Quotient familial : Le gouvernement s’en prend au pouvoir d’achat des étudiants !

 

Le premier ministre Jean Marc Ayrault a annoncé ce lundi 3 juin que le quotient familial serait désormais plafonné à hauteur de 1500 euros contre 2000 euros actuellement, pour une économie de 900 millions d’euros. Après un premier plafonnement en octobre 2012 (de 2336 euros à 2000 euros), cette nouvelle mesure porte à une perte de près de 1,5 milliards d’euros la baisse du budget des aides familiales en moins d’un an. L’UNEF dénonce une mesure de strictes économies budgétaires qui va entraîner la diminution du budget des aides étudiantes de plus de 500 millions d’euros au total.
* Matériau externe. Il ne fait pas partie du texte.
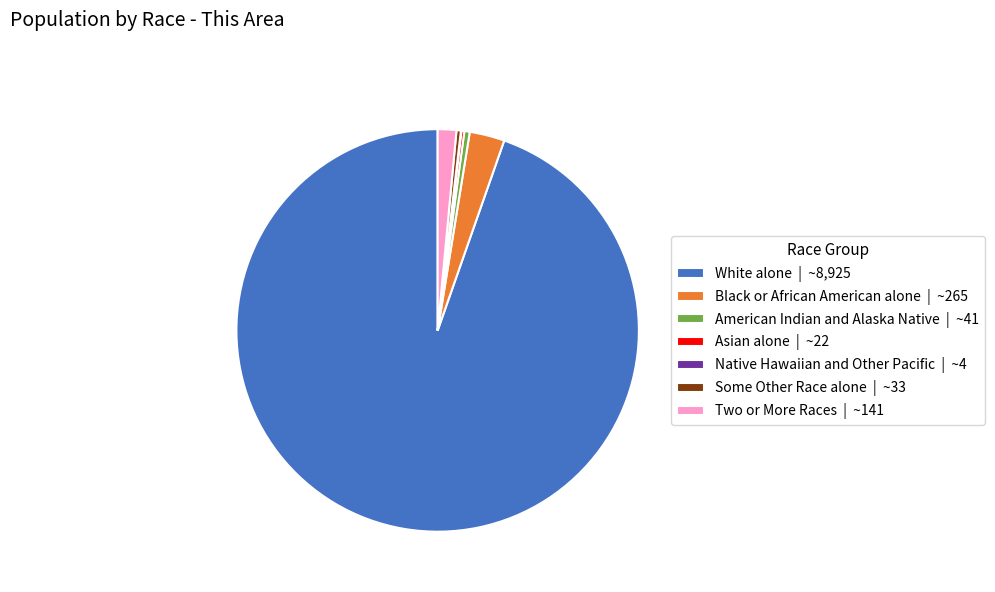

Between White alone | ~8,925 and Two or More Races | ~141, which is larger?

White alone | ~8,925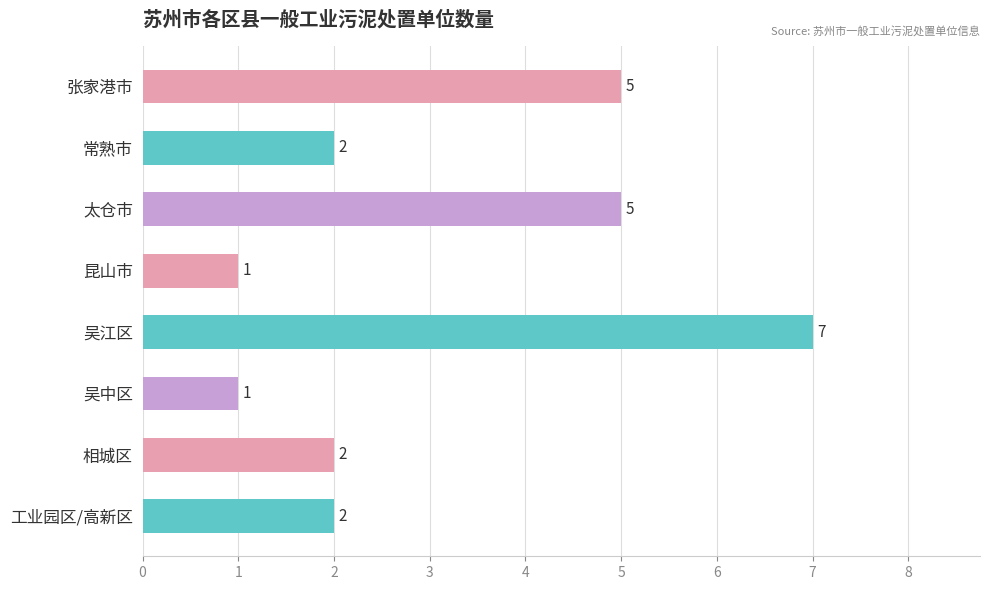

Count the values in the range 2 to 5.

5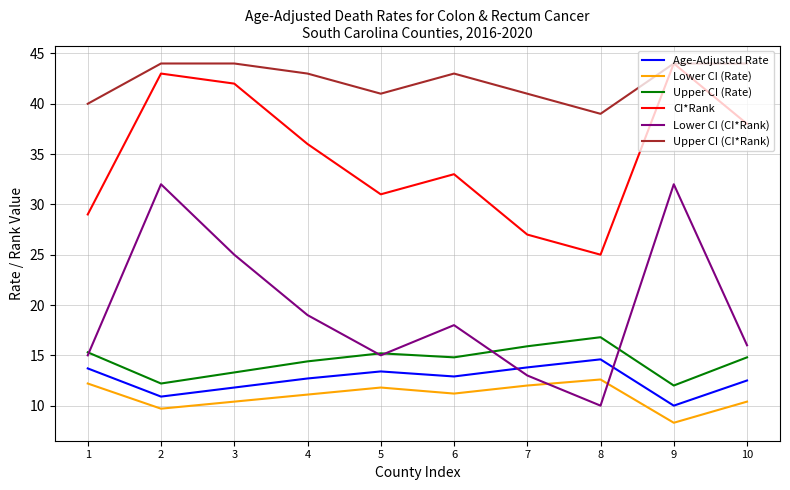

What is the difference between the second highest and minimum values in the Lower CI (CI*Rank) series?

22.0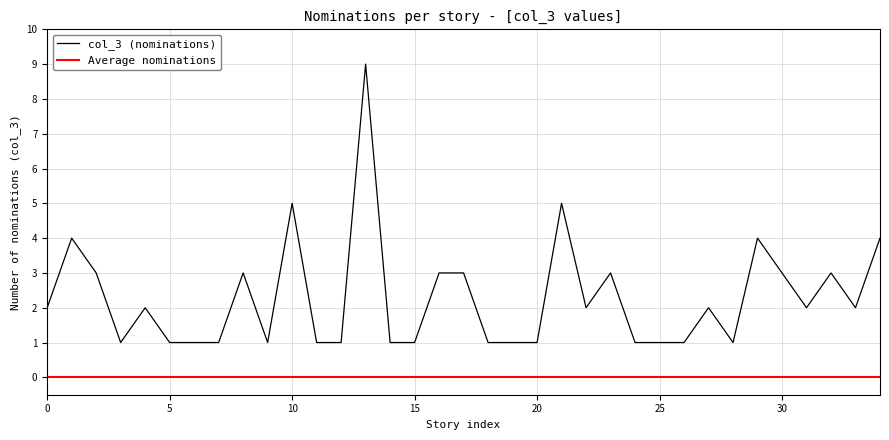

The col_3 (nominations) series shows 2 at 0. True or false?

True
Une attaque contre le pouvoir d’achat des étudiants.

Le quotient familial permet aux foyers de bénéficier de réductions d’impôts lorsqu’ils ont des enfants scolarisés, notamment dans l’enseignement supérieur. On estime ainsi actuellement à 1,7 milliards d’euros le budget consacré aux familles d’étudiants.

L’UNEF défend depuis longtemps le redéploiement de ces aides fiscales, dans le système de bourses pour qu’elles bénéficient directement aux étudiants. Cependant, une politique de simples économies budgétaires n’aura pour seule conséquence que de réduire le soutien financier apporté aux étudiants. En additionnant le plafonnement d’octobre 2012 et celui annoncé ce lundi, c’est une perte de plus de 500 millions d’euros auxquels les étudiants vont devoir faire face. 

Un grave coup porté à la démocratisation des études et à la réussite.

Le président de la République s’était engagé à faire de l’autonomie des jeunes la priorité de son quinquennat, en annonçant notamment la création d’une allocation d’étude. Pour l’heure, la politique sociale du gouvernement pour les jeunes se résume à attendre pour l’allocation d’autonomie tout en s’attaquant au budget des familles. Les étudiants souffrent trop de la crise pour que notre pays se permette une telle politique d’économies. 

Alors qu’un jeune sur deux vit sous le seuil de pauvreté et que la France possède l’un des systèmes d’aides étudiantes les plus faibles d’Europe, cette décision aura des conséquences certaines  sur l’accès aux études du supérieur et la réussite étudiante. L’UNEF rappelle que depuis cinq ans, le nombre de jeunes de milieux modestes accédant à un diplôme a reculé. Cette réalité avait d’ailleurs dissuadé l’ancien gouvernement de revoir à la baisse le budget des aides étudiants et avait permis un réinvestissement de plus de 200 millions d’euros au cours du précédent quinquennat.

L’UNEF exige un réinvestissement immédiat dans le système de bourses.

L’UNEF exige que l’argent économisé sur les aides familiales soit intégralement redéployé dans le budget des bourses afin de lancer la réforme pour une allocation d’études. Cette réforme doit commencer par une augmentation du taux de boursiers de 20% à 50% dès septembre 2013 ainsi que par la création d’aides à l’autonomie pour les 320 000 jeunes autonomes financièrement de leurs parents. 

Les étudiants n’accepteront pas de vivre une rentrée avec un budget d’aide amputé d’un demi-milliard d’euros. Le cas échéant, le gouvernement devra s’attendre à une rentrée sociale très difficile avec les étudiants.